**Anforderung**
Bearbeite die Einträge vom Anfang bis einschließlich der Zeile mit „Qui-Gon Jinn e“ und gib diese Zeilen erneut aus. Ersetze dabei „conjunto“ durch „set“ und lass alles andere unverändert.

[Aus einer Sammlung entnommene Daten]
____

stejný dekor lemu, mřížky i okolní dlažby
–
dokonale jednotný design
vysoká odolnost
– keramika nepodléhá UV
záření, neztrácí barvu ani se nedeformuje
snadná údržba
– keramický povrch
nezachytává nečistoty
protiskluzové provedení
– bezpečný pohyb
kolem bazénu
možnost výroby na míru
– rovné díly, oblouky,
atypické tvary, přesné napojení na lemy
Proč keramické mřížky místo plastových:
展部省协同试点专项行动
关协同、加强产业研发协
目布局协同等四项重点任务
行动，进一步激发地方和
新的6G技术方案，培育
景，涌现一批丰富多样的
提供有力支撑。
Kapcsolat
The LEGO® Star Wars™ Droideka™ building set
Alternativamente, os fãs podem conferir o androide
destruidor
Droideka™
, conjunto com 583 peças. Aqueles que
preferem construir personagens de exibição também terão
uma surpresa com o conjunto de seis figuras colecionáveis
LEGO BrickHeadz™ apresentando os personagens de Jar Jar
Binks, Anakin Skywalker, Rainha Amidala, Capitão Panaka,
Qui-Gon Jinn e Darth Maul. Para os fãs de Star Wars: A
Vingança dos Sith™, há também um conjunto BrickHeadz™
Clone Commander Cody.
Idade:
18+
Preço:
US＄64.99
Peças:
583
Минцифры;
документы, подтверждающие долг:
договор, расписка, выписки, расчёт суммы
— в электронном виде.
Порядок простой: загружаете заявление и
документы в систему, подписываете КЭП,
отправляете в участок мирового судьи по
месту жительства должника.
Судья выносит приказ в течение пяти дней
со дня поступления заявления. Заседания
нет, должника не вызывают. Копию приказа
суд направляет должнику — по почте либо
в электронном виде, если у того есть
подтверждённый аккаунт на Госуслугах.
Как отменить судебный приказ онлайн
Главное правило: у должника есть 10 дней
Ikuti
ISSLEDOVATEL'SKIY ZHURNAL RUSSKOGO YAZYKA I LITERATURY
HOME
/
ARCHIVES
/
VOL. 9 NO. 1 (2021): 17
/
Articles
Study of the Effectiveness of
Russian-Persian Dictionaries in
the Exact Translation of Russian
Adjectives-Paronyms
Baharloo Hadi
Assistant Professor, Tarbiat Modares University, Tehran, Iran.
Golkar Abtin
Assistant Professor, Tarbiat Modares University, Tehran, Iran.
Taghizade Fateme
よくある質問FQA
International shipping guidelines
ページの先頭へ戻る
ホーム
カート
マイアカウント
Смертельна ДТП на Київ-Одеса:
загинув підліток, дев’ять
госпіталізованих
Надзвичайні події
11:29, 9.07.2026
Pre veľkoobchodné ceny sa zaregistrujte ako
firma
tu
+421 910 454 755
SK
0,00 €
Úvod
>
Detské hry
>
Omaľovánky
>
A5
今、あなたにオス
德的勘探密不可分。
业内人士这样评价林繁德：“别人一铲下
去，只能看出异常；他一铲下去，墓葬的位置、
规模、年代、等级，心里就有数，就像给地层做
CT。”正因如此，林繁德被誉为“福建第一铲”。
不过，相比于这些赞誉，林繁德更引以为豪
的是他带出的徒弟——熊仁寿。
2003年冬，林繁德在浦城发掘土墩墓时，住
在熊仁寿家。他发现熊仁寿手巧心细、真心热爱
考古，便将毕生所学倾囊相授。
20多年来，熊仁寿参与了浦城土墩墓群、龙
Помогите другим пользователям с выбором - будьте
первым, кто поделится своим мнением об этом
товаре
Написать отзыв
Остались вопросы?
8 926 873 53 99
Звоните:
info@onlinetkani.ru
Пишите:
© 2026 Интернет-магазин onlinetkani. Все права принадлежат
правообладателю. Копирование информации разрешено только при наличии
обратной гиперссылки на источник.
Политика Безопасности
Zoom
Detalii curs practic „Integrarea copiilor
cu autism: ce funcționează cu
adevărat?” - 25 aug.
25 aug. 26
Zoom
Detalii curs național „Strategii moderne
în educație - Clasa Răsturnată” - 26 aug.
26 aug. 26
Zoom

____

**Antwortteil**
stejný dekor lemu, mřížky i okolní dlažby
–
dokonale jednotný design
vysoká odolnost
– keramika nepodléhá UV
záření, neztrácí barvu ani se nedeformuje
snadná údržba
– keramický povrch
nezachytává nečistoty
protiskluzové provedení
– bezpečný pohyb
kolem bazénu
možnost výroby na míru
– rovné díly, oblouky,
atypické tvary, přesné napojení na lemy
Proč keramické mřížky místo plastových:
展部省协同试点专项行动
关协同、加强产业研发协
目布局协同等四项重点任务
行动，进一步激发地方和
新的6G技术方案，培育
景，涌现一批丰富多样的
提供有力支撑。
Kapcsolat
The LEGO® Star Wars™ Droideka™ building set
Alternativamente, os fãs podem conferir o androide
destruidor
Droideka™
, set com 583 peças. Aqueles que
preferem construir personagens de exibição também terão
uma surpresa com o set de seis figuras colecionáveis
LEGO BrickHeadz™ apresentando os personagens de Jar Jar
Binks, Anakin Skywalker, Rainha Amidala, Capitão Panaka,
Qui-Gon Jinn e Darth Maul. Para os fãs de Star Wars: A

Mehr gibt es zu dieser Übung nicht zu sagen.